I say they got that wrong, and that letting your franchise quarterback stay in a hyper-intense football game on a sloppy field when he's favoring an already-injured knee is a high-level mistake. I give Shanahan credit for admitting that he may have made the wrong decision; I just believe it's clear that he did. In hindsight, for sure, and from the consequence-free comfort of the press box while it was ongoing. But the fact that it was hard for Shanahan to see the right decision does not excuse him from failing to make it. He gets paid $7 million a year to make the biggest decisions for the Redskins, and he whiffed on this one.

"I wasn't lying to him. I was able to go out and play, period," Griffin said. "If he had pulled me out, I would have been highly upset, but that's his prerogative. That's his choice. But he kept me in."

I believe Shanahan will kick himself about that decision for a long time to come, and for many reasons. What's amazing is that in failing to make the correct long-term decision he also failed to make the correct short-term one. The Redskins were moving the ball as if in their wildest dreams against the Seahawks in the first quarter, rolling up 129 yards on 20 plays and racing out to a 14-0 lead. Griffin got hurt at the end of the second touchdown drive, and in the final three quarters combined the Redskins gained 74 yards on 34 plays. Regardless of what Griffin says, his inability to move inside or outside the pocket mattered. Redskins tight end Logan Paulsen admitted that "It took a few things out of the playbook."

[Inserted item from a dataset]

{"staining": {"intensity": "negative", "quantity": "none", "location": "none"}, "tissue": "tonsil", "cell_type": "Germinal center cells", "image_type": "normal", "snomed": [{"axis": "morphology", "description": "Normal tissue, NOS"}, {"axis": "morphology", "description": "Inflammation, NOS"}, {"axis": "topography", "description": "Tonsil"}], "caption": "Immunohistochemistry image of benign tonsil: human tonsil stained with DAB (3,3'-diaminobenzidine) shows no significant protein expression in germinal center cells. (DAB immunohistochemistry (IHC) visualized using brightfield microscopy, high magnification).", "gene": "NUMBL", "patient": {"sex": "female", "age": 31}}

Seahawks cornerback Richard Sherman said, "He wasn't able to take as many shots downfield."

There was a stadium full of people who could tell the Redskins' offense was impotent with this shell of Griffin operating it, yet Shanahan didn't decide to go to Cousins (a guy who has shown he can win games in Griffin's place) until it finally appeared that Griffin might not be able to get up.

"It was hard to watch RG III," Seahawks coach Pete Carroll said. "He was gallant."

No one's disputing that. It's Griffin's job to be gallant and tough and determined and all of the great things everybody was calling him after the game for his refusal to leave it. But it's Shanahan's job to make the clear-headed decision to overrule the 22-year-old superstar who wants to believe he's invincible. I do not know if Cousins would have done better against the Seahawks' defense in those final three quarters. I do feel confident in saying he couldn't have done worse. And even if he hadn't been an improvement, we wouldn't be sitting here right now thinking about how many games Griffin will have to miss in September and October if he has in fact torn his ACL.

"I can agree with you on that," Griffin said. "I think I did put myself at more risk by being out there. But every time you step on the football field, you're putting your life, your career and every single ligament in your body in jeopardy."

Inarguable. But that's why decisions like this one can't be in the hands of the player who wants to play. They need to be in the hands of the people responsible for making sure he's OK -- now and for the future. And on this day, Shanahan, a great coach who understands that responsibility, made the wrong decision. He paid for it with a season-ending loss, and he went home hoping -- but not certain -- that the bill is fully paid.